───── Source data ─────
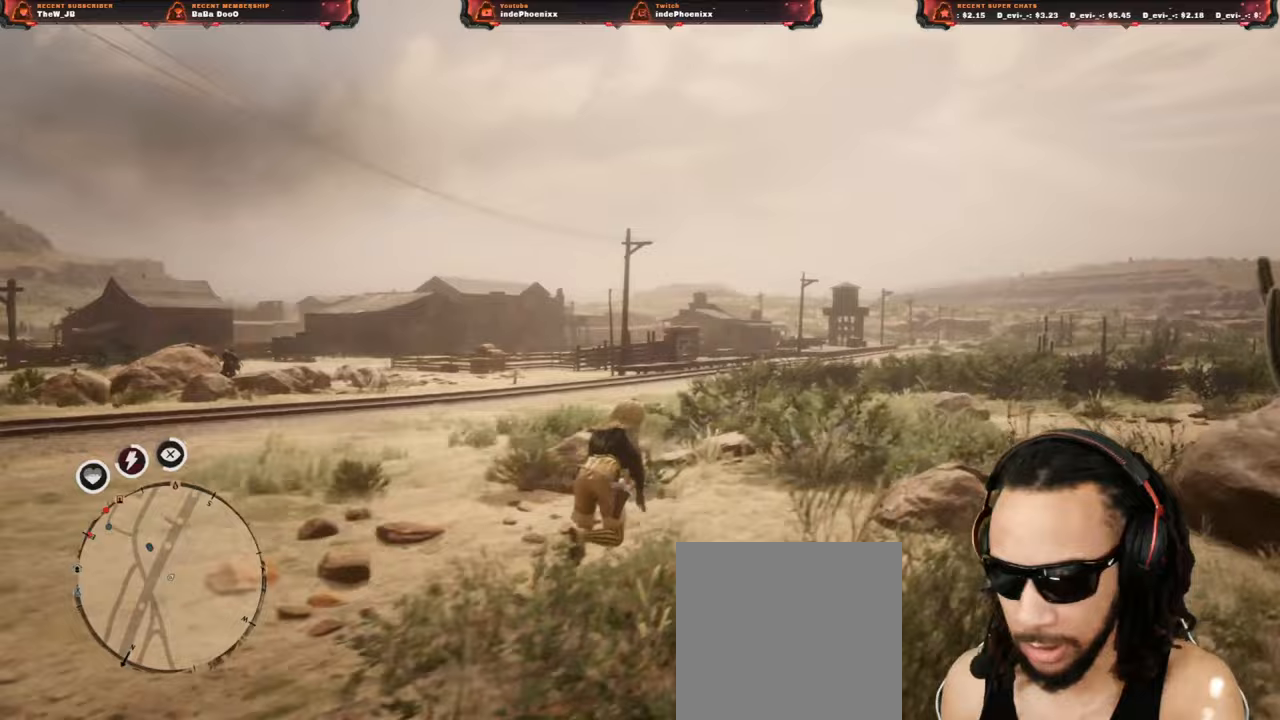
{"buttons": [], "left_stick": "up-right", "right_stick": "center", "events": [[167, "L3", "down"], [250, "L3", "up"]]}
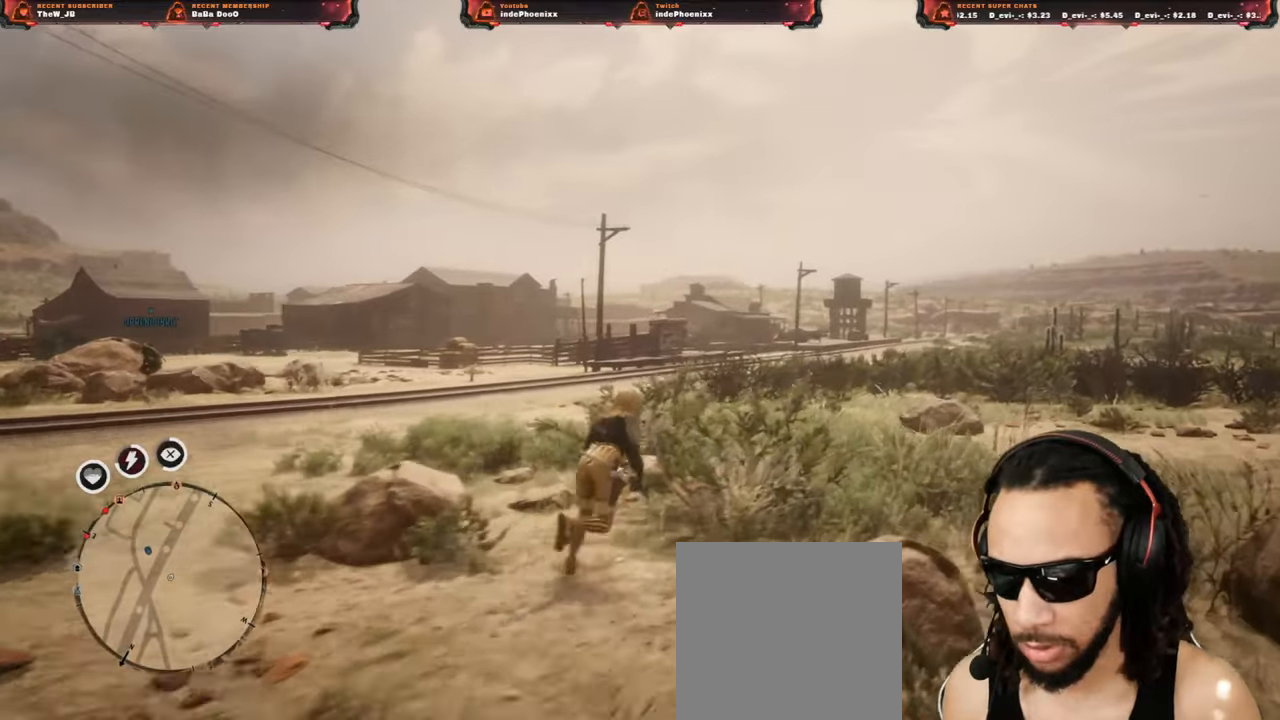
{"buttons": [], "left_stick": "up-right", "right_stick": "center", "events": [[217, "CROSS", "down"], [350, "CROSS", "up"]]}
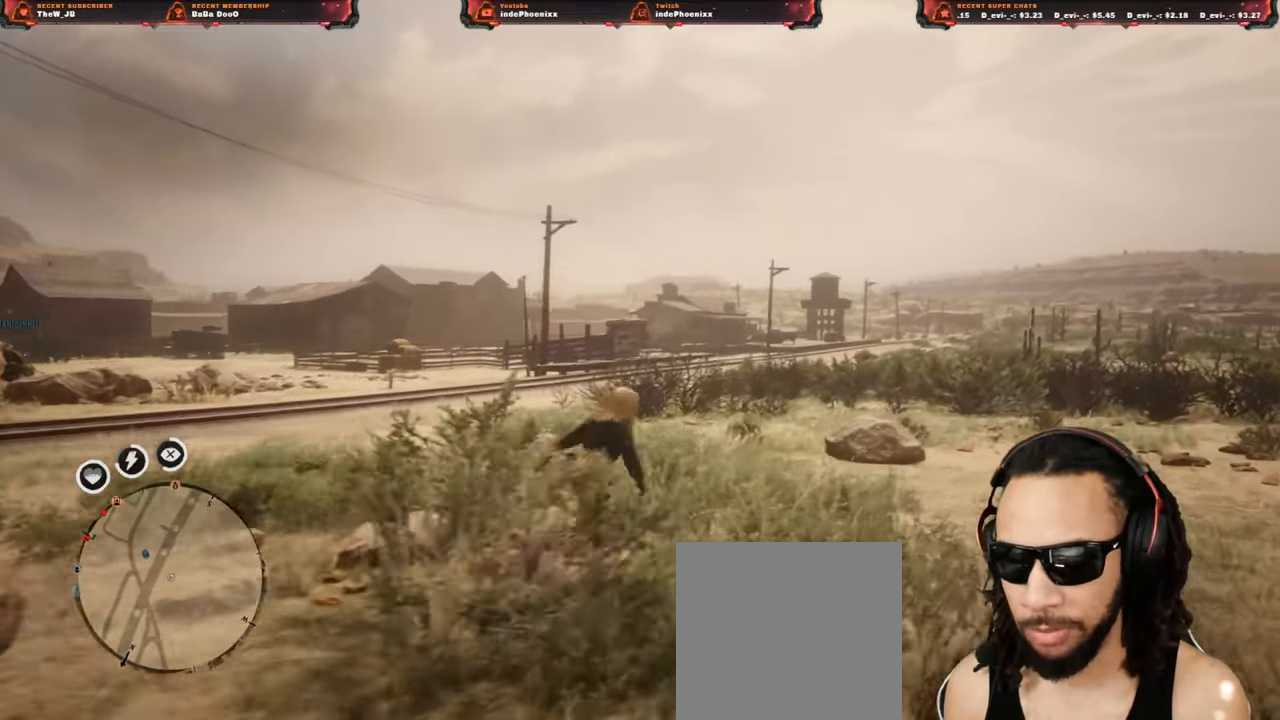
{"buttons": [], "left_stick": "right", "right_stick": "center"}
─────
- About this task:
When a line in the listing has the string "down" in it, return that line.

- Response:
{"buttons": [], "left_stick": "up-right", "right_stick": "center", "events": [[167, "L3", "down"], [250, "L3", "up"]]}
{"buttons": [], "left_stick": "up-right", "right_stick": "center", "events": [[217, "CROSS", "down"], [350, "CROSS", "up"]]}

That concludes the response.